Infernal Affairs needs no introduction as the commercial and critical success that revitalized the Hong Kong film industry with a creative jolt from its brilliant script, stirring character development and slick visuals to thrill the viewer to the very end. Taking a cue from the countless tales of undercover mole work in classic Hong Kong heroic bloodshed cinema, the film adds a little twist by setting up parallel plots that pit two moles against each other.
Ming (Andy Lau) is a mole from the triads who infiltrated the police years ago and rose through the ranks to report intel to his boss, Sam (Eric Tsang), while Yan, (Tony Leung) is a gritty and tortured undercover cop who has advanced in Sam’s gang to hold a trustworthy position after years on the job.
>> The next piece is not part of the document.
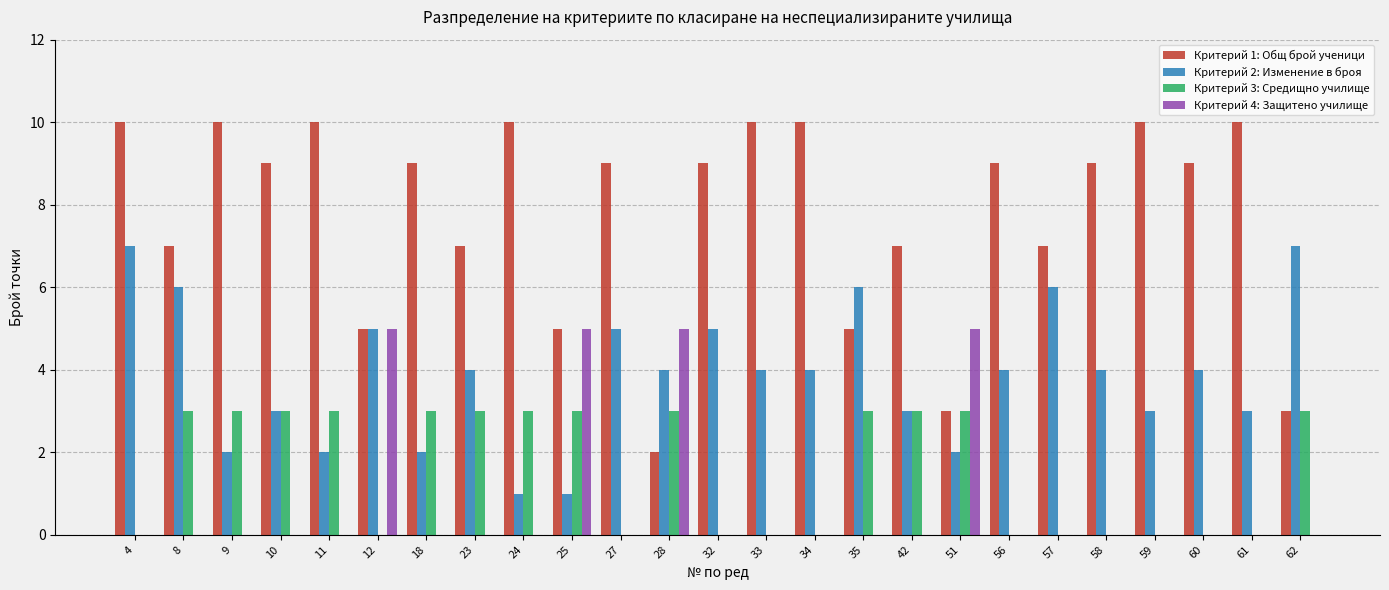

Reading right to left, list all the values displayed in this chart.

Критерий 1: Общ брой ученици: 62=3	61=10	60=9	59=10	58=9	57=7	56=9	51=3	42=7	35=5	34=10	33=10	32=9	28=2	27=9	25=5	24=10	23=7	18=9	12=5	11=10	10=9	9=10	8=7	4=10
Критерий 2: Изменение в броя: 62=7	61=3	60=4	59=3	58=4	57=6	56=4	51=2	42=3	35=6	34=4	33=4	32=5	28=4	27=5	25=1	24=1	23=4	18=2	12=5	11=2	10=3	9=2	8=6	4=7
Критерий 3: Средищно училище: 62=3	61=0	60=0	59=0	58=0	57=0	56=0	51=3	42=3	35=3	34=0	33=0	32=0	28=3	27=0	25=3	24=3	23=3	18=3	12=0	11=3	10=3	9=3	8=3	4=0
Критерий 4: Защитено училище: 62=0	61=0	60=0	59=0	58=0	57=0	56=0	51=5	42=0	35=0	34=0	33=0	32=0	28=5	27=0	25=5	24=0	23=0	18=0	12=5	11=0	10=0	9=0	8=0	4=0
Both walk the thin line of good and evil and struggle internally with their identities, loyalties and duties. The plotting is a tight, smart dual cat-and-mouse game as the two moles attempt to flush the other one out and it soon becomes more a battle of wits than a battle of guns. The chase takes us from the depths of Hong Kong’s shady neon alleyways to its glorious, daytime rooftops in one tense situation after another.
The success of this crime-thriller is in part due to the fast pacing and unpredictable plotting of co-directors Andrew Lau and Alan Mak, who succeed in the rare feat of realizing a fully gripping and surprising story with a confident, satisfying ending. In a day where audiences can often figure out a plot’s direction or a character’s sudden change, Infernal Affairs is a film that keeps us guessing.
But all the same, Andy Lau and Tony Leung Chiu-wai turn out two fantastic, realistic performances, Lau giving his criminal Ming a calm charm, while Leung plays Yan with every bit of exhaustion, anxiety and doubt to convey his desolate, alienated life. Anthony Wong and Eric Tsang play their leadership roles with the same convincing ardour and oddly mirror the moles under them. Wong carries himself with a similar controlled and collected manner as Ming, while Tsang acts with the frantic intensity that Leung’s Yan is struggling to suppress.
There’s no one person responsible for the film, and it is rather the top-notch integration of all the parts, not to mention the beautiful visuals and moody score. Sure, The Departed won some Oscars and Scorcese managed to successfully remake an Asian film, but this film will always have a soft spot in my heart as the original. This version runs much faster (Scorcese packs in almost 50 more minutes) and it has a different, dark and uncompromising ending that has always worked for me more than the remake’s.